Apollo Global’s profits top views on private equity, credit gains

For the period ended September 30, the New York asset manager’s earnings rose to $ 94.6 million, or 50 cents a share, from $ 41 million, or 20 cents a share, a year earlier.

Economic net income, a closely watched measure of performance that includes changes in how the firm marks the value of its portfolio, increased to $ 230.8 million, or 58 cents a share, from $ 104 million, or 26 cents a share, in the year-earlier period. The latest result exceeded the 45-cent average estimate of analysts polled by FactSet.

Rising equity valuations, receptive capital markets and an active deal landscape buoyed the firm and its peers during the period. Apollo’s buyout funds appreciated 2.6%. The firm’s $ 135 billion credit business, its largest by assets, returned 3.5% after fees.

Earlier in the week, Blackstone Group reported its private equity portfolio returned 3% during the quarter while Carlyle Group and KKR saw gains of 3% and 5.8%, respectively.

Apollo, which seeks to buy undervalued or distressed companies, has outspent its peers in US buyouts this year, even as valuations have remained frothy in much of the equity market.
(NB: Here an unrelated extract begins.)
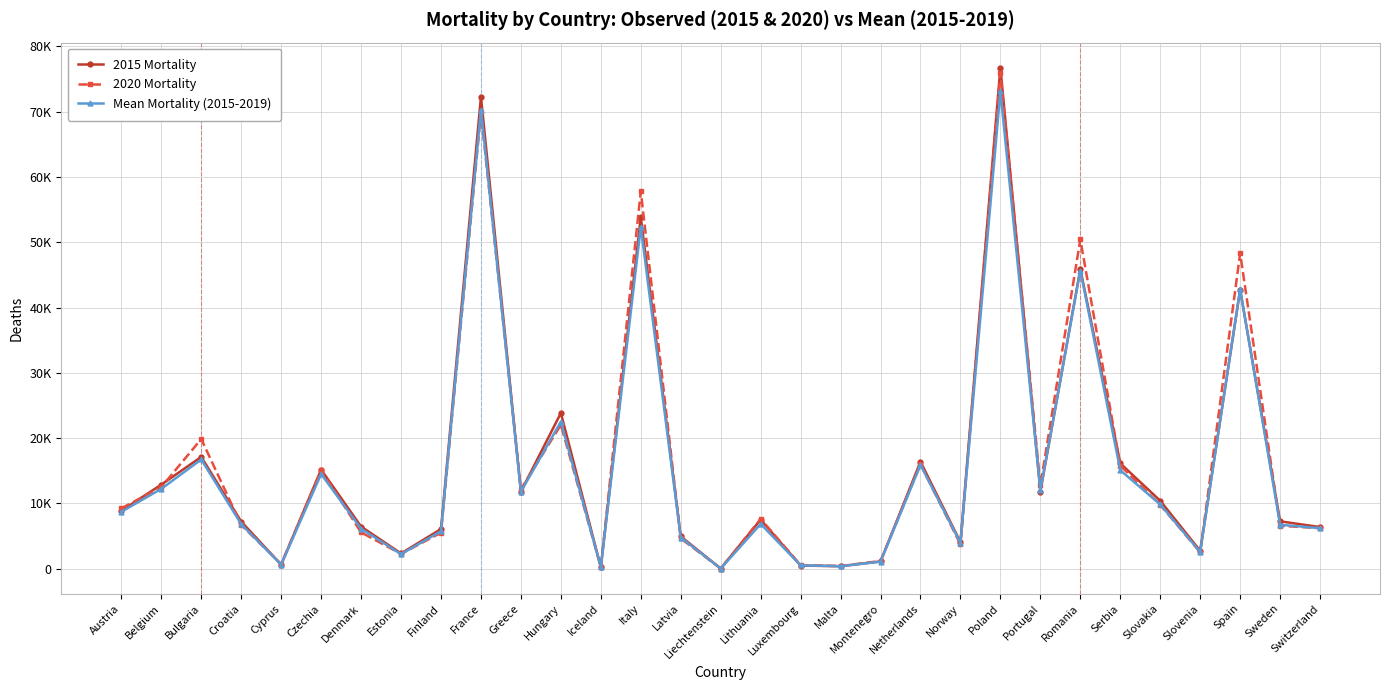

What is the sum of the 2020 Mortality values at Latvia and France?

74517.0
In the latest quarter, it committed to or spent $ 4.1 billion on private equity deals, buying timeshare company Diamond Resorts International, Redbox and Coinstar kiosk operator Outerwall and a pair of crane companies, AmQuip Crane Rental and Maxim Crane Works, which it plans to combine.

Distributable earnings, the portion of profit available to be paid out to shareholders, grew to $ 148.5 million from $ 142.6 million, but was unchanged on a per-share basis at 36 cents.

Apollo said it would pay a 35-cent dividend for the quarter, also unchanged from a year earlier.

The firm managed $ 188.6 billion in assets as of September 30, up from $ 161.8 billion a year earlier and $ 186.3 billion at the end of the prior quarter.

Apollo’s shares closed at $ 18.25 on October 27, up 20% year-to-date.